* [Job] Every line below that holds the word "nous" must be listed.

[Records contained in a dataset]
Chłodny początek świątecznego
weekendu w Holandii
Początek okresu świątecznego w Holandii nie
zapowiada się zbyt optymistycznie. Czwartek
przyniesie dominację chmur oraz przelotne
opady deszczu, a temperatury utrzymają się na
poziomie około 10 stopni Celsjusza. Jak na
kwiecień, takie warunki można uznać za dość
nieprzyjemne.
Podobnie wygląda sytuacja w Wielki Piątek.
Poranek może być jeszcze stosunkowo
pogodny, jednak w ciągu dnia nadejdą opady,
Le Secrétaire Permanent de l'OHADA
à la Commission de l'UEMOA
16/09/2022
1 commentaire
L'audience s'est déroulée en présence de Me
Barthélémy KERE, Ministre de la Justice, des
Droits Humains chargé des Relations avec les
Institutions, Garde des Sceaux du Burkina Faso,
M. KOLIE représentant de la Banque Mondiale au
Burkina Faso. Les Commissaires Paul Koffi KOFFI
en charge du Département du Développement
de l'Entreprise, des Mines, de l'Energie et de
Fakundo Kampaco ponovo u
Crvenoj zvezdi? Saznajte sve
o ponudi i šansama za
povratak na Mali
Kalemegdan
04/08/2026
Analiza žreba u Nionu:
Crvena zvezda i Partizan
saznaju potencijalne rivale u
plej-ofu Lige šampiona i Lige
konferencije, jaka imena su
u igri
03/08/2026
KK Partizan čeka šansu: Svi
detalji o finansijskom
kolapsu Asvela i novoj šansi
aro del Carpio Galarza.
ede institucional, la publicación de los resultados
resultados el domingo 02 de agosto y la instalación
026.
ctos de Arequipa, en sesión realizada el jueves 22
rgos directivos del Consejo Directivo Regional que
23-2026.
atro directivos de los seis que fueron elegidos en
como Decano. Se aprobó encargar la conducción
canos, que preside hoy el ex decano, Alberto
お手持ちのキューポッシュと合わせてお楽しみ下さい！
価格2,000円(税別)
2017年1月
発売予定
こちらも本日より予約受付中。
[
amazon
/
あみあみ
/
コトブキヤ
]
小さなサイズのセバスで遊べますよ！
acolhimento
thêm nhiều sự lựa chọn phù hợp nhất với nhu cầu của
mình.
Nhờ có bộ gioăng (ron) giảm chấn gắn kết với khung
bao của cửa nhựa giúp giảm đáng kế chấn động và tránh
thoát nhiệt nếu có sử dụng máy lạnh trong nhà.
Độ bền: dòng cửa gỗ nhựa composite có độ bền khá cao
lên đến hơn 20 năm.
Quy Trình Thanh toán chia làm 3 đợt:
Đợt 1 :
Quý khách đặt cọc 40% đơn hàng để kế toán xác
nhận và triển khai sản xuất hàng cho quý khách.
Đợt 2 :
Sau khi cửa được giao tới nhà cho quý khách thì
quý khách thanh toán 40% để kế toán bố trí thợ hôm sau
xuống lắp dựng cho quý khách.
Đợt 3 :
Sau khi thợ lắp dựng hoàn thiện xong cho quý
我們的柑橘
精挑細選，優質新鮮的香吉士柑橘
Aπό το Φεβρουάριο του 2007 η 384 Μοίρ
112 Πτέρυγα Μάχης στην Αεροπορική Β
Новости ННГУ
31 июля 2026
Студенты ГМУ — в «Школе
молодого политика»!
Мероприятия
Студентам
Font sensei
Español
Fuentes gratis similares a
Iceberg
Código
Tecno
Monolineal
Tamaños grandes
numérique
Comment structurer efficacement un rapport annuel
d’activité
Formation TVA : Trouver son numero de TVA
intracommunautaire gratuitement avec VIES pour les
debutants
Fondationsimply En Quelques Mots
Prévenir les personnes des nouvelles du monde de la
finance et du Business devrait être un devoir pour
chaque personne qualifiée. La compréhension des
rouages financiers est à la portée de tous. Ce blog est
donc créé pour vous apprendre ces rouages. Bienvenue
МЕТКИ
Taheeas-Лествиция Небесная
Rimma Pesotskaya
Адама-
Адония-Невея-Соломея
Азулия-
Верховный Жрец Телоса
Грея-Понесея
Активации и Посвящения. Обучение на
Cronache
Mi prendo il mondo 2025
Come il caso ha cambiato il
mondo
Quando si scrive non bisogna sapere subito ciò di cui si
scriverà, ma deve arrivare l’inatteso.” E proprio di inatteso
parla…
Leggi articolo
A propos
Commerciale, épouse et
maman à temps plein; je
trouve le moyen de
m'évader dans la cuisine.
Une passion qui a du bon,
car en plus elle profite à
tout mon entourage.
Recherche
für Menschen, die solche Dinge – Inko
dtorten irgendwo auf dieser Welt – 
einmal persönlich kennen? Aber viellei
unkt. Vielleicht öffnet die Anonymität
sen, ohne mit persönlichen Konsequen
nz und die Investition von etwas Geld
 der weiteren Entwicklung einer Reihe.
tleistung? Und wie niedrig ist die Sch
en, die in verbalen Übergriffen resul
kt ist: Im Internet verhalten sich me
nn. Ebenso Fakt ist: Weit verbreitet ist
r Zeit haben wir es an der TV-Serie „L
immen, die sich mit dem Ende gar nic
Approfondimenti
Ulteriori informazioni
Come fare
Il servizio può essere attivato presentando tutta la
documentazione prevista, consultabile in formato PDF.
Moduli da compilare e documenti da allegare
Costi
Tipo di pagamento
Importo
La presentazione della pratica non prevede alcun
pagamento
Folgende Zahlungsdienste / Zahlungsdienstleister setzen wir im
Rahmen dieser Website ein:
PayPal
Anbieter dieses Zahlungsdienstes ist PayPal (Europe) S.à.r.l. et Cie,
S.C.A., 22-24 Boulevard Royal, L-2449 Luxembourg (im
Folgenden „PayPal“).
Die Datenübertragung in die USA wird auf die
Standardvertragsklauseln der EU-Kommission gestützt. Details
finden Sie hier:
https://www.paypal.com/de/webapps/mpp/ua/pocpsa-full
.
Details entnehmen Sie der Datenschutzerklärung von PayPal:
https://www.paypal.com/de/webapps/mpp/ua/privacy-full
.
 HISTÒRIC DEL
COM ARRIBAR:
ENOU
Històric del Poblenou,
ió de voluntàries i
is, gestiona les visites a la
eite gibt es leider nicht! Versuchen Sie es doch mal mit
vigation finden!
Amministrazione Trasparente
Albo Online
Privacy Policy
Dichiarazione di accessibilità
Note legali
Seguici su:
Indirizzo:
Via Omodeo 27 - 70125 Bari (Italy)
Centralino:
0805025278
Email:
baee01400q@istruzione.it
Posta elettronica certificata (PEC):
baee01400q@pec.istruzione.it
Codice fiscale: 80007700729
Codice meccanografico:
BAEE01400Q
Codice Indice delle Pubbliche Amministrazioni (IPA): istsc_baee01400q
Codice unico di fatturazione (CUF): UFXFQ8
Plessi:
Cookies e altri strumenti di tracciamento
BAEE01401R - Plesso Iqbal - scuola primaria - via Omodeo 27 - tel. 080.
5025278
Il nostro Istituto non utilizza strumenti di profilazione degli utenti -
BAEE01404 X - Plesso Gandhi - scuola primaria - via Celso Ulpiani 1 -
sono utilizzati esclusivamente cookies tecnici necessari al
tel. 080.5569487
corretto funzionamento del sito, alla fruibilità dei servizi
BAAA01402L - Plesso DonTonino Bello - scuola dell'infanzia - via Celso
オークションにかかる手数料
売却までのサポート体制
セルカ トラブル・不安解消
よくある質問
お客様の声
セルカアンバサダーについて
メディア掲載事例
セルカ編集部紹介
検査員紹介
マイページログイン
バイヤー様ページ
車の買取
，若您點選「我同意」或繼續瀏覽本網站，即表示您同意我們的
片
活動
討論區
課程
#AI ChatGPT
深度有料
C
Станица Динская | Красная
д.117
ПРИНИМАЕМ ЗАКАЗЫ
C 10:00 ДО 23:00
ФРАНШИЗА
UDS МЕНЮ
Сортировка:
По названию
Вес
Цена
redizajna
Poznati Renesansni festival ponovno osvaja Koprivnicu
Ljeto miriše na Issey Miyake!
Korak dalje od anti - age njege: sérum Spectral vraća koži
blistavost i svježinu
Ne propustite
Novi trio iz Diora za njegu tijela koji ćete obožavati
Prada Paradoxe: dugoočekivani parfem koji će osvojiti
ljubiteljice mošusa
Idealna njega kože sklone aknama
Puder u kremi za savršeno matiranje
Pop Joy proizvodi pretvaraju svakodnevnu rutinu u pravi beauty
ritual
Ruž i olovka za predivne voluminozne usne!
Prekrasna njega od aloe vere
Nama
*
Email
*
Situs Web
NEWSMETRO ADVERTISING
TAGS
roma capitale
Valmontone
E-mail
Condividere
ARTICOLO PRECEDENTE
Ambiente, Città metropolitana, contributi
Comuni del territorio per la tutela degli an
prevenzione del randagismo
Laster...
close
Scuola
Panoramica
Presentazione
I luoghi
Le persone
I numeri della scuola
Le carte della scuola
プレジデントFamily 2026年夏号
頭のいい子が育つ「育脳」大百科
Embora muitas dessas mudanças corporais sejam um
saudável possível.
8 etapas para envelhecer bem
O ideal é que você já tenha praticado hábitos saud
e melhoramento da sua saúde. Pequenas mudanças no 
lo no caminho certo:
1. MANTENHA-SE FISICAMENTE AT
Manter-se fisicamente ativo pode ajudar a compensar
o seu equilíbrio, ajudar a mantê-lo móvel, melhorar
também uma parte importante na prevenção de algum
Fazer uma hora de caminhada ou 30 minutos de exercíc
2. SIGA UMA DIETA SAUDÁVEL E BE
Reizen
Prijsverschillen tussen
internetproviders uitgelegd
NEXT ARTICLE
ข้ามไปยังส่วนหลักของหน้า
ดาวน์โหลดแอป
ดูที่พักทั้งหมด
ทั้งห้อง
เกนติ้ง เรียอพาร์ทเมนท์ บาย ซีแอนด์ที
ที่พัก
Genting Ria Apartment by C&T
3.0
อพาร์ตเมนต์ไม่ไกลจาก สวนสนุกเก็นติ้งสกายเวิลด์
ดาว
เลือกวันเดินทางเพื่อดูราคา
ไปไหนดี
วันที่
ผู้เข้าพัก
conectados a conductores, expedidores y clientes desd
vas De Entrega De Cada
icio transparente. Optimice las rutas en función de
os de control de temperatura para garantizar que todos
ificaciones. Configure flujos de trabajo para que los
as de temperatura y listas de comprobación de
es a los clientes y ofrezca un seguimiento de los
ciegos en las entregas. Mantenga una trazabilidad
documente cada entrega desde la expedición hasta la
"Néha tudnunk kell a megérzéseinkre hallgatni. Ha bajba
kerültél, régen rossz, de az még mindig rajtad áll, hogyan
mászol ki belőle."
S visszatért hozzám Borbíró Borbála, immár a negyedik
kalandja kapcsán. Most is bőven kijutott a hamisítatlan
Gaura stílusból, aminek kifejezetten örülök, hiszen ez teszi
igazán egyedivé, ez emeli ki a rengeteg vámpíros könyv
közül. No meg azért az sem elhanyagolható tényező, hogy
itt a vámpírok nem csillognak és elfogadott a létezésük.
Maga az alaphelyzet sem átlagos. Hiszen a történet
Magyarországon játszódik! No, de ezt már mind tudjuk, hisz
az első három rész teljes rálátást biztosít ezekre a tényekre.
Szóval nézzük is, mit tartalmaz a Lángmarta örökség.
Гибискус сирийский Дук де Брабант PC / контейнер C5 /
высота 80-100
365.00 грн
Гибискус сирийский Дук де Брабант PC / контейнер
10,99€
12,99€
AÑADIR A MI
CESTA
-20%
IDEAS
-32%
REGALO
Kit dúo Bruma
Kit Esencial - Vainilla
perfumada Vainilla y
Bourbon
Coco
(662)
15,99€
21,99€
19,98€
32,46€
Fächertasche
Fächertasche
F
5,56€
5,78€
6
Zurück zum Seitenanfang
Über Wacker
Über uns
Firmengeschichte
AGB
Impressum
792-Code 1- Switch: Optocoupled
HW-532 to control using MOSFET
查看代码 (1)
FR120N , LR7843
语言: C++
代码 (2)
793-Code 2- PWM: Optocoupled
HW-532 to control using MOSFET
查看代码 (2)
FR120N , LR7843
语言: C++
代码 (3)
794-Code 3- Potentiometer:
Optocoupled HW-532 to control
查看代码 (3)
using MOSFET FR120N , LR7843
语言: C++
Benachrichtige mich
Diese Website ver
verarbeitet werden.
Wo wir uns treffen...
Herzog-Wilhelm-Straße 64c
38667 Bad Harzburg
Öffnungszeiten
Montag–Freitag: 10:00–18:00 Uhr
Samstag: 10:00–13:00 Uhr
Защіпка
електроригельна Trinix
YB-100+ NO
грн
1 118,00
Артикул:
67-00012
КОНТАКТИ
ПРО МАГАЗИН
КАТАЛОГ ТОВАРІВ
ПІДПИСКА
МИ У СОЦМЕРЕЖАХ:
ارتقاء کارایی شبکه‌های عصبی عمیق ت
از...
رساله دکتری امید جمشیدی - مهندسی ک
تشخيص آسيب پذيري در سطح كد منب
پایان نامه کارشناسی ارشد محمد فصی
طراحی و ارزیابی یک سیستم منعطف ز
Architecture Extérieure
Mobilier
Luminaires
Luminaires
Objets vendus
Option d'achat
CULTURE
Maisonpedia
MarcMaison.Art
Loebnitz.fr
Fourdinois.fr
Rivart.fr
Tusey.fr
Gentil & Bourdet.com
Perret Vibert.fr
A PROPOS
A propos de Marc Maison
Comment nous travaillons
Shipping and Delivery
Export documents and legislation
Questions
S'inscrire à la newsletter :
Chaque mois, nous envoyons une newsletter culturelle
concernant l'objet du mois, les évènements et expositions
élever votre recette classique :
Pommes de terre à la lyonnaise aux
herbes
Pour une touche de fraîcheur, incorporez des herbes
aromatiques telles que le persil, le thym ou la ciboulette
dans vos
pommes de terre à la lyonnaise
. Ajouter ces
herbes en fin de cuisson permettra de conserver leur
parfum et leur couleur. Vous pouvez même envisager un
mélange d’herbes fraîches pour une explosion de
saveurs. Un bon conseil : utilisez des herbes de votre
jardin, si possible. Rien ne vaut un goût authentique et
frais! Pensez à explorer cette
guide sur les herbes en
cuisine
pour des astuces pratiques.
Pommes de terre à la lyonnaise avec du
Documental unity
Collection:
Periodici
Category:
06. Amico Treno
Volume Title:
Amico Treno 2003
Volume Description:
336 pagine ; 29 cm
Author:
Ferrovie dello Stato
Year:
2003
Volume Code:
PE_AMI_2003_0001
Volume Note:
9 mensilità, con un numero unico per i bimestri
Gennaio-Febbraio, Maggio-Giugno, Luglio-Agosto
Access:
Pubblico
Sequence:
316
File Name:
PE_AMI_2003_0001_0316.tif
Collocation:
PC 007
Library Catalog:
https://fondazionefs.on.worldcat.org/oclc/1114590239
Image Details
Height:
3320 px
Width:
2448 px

* [Task response]
Comment nous travaillons
Chaque mois, nous envoyons une newsletter culturelle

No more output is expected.